Additionally, Shanafelt recommended that physicians review one’s values professionally and personally “and have an honest look at where your two sets of priorities are incompatible.”

He also recommended optimizing meaning in work and being able to verbalize what is one’s most personally meaningful aspect of work as few physicians can do so.

Shanafelt said organizations must do more; he described the Stanford WellMD Model of Professional Fulfillment, which includes the three components of culture of wellness, efficiency of practice and personal resilience.

And with culture of wellness and efficiency of practice, “at Stanford, these are Stanford’s responsibility and we own more of this than does the individual.”

“The culture of wellness speaks to the behaviors and attitudes by which we lead ... and the values of the organization,” he said.

Behavior of leaders and immediate supervisors have a large impact burnout and satisfaction of an individual physician and because of that he suggests creating systems for individuals to have a voice and fix “the local pebbles in their shoe and the broken windows they walk past every day.”

Creating a process and a task force not only will fix problems, but also demonstrate to physicians that “leadership is listening” and “change is possible.”

“This turns physicians from construction workers back into architects in creating their practice,” Shanafelt said.

The session was chaired by Cardiology Today Editorial Board Member Dipti Itchhaporia, MD, and James L. Januzzi Jr., MD, and was part of the ACC Clinician Wellness Intensive. – by Joan-Marie Stiglich, ELS

Reference:

Shanafelt T. 50th Annual Louis F. Bishop Keynote. Reducing burnout and promoting engagement: Individual and organizational approaches to physician well-being. Presented at: American College of Cardiology Scientific Session; March 16-18, 2019; New Orleans.

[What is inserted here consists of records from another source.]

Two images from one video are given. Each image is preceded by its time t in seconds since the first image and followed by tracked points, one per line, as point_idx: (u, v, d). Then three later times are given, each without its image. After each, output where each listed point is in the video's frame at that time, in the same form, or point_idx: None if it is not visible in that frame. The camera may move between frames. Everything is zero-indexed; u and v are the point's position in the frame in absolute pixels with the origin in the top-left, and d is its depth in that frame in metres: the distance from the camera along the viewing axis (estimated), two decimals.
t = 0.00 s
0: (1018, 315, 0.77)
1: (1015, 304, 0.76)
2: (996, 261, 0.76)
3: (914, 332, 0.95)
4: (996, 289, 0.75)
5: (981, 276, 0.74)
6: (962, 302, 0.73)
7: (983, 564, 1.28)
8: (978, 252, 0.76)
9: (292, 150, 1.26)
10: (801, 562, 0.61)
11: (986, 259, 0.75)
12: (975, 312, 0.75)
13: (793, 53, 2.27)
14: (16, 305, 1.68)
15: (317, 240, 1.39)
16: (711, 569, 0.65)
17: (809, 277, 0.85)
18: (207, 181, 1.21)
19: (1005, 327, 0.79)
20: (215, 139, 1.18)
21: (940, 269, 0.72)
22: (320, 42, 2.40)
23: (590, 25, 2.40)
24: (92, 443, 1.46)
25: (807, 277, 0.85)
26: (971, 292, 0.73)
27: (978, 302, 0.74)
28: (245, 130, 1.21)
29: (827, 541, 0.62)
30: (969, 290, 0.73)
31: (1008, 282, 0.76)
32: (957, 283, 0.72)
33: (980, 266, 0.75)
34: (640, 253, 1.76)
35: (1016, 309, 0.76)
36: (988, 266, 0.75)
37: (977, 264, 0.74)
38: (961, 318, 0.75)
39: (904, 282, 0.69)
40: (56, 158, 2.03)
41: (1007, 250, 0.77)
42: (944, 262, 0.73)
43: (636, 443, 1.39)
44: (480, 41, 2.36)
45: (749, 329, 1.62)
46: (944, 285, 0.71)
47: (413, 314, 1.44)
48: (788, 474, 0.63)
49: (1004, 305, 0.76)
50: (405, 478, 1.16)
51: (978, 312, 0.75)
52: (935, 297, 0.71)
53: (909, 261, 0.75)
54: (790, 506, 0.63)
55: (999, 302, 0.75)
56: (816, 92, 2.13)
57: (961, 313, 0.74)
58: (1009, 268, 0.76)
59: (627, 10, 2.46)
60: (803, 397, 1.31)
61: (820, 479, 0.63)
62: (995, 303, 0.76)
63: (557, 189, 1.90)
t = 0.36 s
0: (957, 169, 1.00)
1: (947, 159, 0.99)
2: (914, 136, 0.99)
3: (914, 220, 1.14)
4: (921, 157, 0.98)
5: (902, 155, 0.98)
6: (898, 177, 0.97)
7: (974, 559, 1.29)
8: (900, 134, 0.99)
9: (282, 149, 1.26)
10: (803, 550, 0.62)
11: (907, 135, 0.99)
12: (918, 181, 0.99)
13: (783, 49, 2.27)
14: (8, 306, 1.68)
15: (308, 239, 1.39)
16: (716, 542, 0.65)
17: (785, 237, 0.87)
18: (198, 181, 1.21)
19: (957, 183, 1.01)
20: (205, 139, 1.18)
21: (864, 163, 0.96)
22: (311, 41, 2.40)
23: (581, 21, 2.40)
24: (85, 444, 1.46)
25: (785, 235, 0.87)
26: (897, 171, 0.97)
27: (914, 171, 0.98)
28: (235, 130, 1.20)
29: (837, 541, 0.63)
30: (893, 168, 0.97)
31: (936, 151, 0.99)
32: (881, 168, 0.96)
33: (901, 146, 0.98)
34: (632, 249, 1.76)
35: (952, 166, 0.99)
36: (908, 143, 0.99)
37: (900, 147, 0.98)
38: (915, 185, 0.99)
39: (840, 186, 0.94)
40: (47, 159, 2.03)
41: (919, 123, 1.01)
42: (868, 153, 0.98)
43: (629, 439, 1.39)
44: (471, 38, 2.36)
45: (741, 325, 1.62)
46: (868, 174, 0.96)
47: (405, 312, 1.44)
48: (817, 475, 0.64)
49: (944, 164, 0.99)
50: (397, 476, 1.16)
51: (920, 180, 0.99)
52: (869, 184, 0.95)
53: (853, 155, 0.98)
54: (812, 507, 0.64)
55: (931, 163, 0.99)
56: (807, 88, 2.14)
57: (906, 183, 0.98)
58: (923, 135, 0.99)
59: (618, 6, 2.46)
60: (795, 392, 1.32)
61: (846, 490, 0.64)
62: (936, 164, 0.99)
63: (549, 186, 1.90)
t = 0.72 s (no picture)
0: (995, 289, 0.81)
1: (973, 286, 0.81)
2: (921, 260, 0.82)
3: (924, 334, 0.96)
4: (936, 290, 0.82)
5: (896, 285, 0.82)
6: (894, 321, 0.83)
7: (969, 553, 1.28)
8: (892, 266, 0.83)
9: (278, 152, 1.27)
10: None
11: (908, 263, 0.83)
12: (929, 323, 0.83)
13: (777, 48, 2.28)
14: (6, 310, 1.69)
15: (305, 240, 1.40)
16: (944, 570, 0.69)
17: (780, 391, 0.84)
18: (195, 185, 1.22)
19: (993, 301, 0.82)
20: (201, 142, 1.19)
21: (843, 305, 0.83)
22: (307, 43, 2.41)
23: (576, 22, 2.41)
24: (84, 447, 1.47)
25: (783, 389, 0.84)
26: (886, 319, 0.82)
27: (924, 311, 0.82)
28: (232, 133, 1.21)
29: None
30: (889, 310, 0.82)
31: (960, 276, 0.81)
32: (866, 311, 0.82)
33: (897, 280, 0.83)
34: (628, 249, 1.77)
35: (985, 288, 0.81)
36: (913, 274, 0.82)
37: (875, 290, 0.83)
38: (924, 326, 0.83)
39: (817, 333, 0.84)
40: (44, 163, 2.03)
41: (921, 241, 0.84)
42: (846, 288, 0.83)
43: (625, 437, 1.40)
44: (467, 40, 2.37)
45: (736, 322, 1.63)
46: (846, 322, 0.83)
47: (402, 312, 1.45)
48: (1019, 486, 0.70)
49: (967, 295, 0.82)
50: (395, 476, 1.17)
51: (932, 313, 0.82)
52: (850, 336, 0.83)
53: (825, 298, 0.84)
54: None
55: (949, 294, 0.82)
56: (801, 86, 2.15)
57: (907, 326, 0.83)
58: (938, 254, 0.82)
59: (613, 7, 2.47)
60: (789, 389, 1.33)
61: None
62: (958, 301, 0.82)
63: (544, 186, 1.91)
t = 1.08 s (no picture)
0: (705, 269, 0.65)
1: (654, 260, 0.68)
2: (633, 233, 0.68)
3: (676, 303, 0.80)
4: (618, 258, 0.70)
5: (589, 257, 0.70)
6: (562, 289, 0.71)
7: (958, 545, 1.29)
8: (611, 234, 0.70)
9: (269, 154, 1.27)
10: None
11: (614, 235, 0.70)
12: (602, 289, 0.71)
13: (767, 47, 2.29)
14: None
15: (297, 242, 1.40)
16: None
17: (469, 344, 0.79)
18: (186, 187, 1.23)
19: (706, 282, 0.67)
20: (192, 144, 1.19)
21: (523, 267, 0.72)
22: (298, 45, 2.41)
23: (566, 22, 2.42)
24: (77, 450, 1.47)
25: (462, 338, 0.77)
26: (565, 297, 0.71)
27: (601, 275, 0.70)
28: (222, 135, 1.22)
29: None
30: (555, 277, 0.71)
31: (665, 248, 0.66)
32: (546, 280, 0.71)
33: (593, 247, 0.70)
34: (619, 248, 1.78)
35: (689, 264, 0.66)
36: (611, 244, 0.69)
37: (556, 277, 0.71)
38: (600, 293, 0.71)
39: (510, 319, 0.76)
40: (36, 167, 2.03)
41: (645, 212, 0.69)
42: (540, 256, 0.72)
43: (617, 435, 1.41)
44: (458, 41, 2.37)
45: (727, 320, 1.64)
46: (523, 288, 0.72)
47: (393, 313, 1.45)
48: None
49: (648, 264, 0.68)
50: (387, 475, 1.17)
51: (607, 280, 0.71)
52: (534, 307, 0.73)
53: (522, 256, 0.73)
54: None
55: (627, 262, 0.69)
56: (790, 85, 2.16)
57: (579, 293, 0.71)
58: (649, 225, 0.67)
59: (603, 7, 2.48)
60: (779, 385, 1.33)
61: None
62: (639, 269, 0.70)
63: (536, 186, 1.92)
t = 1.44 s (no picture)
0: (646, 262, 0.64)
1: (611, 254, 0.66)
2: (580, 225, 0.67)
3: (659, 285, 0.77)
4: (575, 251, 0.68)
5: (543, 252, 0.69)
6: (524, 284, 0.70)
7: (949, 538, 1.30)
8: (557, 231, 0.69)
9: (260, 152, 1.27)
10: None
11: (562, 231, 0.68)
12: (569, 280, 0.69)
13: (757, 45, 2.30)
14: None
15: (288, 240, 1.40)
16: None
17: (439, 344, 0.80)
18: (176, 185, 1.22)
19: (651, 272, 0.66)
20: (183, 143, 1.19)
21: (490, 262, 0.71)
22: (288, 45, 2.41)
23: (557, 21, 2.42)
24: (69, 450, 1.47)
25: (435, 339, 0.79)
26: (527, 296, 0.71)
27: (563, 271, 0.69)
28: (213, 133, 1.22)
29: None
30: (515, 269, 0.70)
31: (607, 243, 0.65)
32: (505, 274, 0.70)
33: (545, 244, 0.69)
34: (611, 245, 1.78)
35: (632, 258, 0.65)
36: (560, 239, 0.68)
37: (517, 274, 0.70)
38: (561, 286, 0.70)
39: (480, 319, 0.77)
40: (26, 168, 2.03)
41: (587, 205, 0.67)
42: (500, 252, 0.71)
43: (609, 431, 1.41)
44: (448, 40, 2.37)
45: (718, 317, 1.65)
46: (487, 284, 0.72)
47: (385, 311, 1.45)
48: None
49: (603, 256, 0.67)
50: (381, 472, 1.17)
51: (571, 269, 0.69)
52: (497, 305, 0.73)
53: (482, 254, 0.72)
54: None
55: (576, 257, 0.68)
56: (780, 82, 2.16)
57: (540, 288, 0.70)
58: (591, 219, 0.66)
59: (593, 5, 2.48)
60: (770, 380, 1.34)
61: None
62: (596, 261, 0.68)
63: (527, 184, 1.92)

Disclosure: Shanafelt reports he is the coinventor of the Well-being Index and receives royalties from Mayo Clinic.

    Perspective

    Dr. Shanafelt, a well-known expert on physician burnout, delivered an outstanding Louis F. Bishop keynote address at ACC. His emphasis on enhancing local organizational structure to facilitate collegial interaction within the health care team and enhance the spirit of providing meaningful and mutually satisfying service to our patients is well-placed. A more global approach might also address much-needed changes in the electronic health record, often cited as the single most oppressive aspect of medical practice today, and the physician compensation system, which still directly or indirectly relies on fee-for-service financial calculations to determine physician compensation, resulting in perversion of an exhaustive and exhausting electronic health record needed to document chargeable services rather than facilitate good patient care. These are indeed very large "pebbles in our shoes." Individual physicians also bear some personal responsibility for their mental health, work-life balance, resilience and spirituality, as workplace wellness programs, while welcome, have limits.

    • L. Samuel Wann, MD
    • Cardiology Today Practice Management Section Editor
      Ascension Healthcare Milwaukee

    Disclosures: Wann reports no relevant financial disclosures.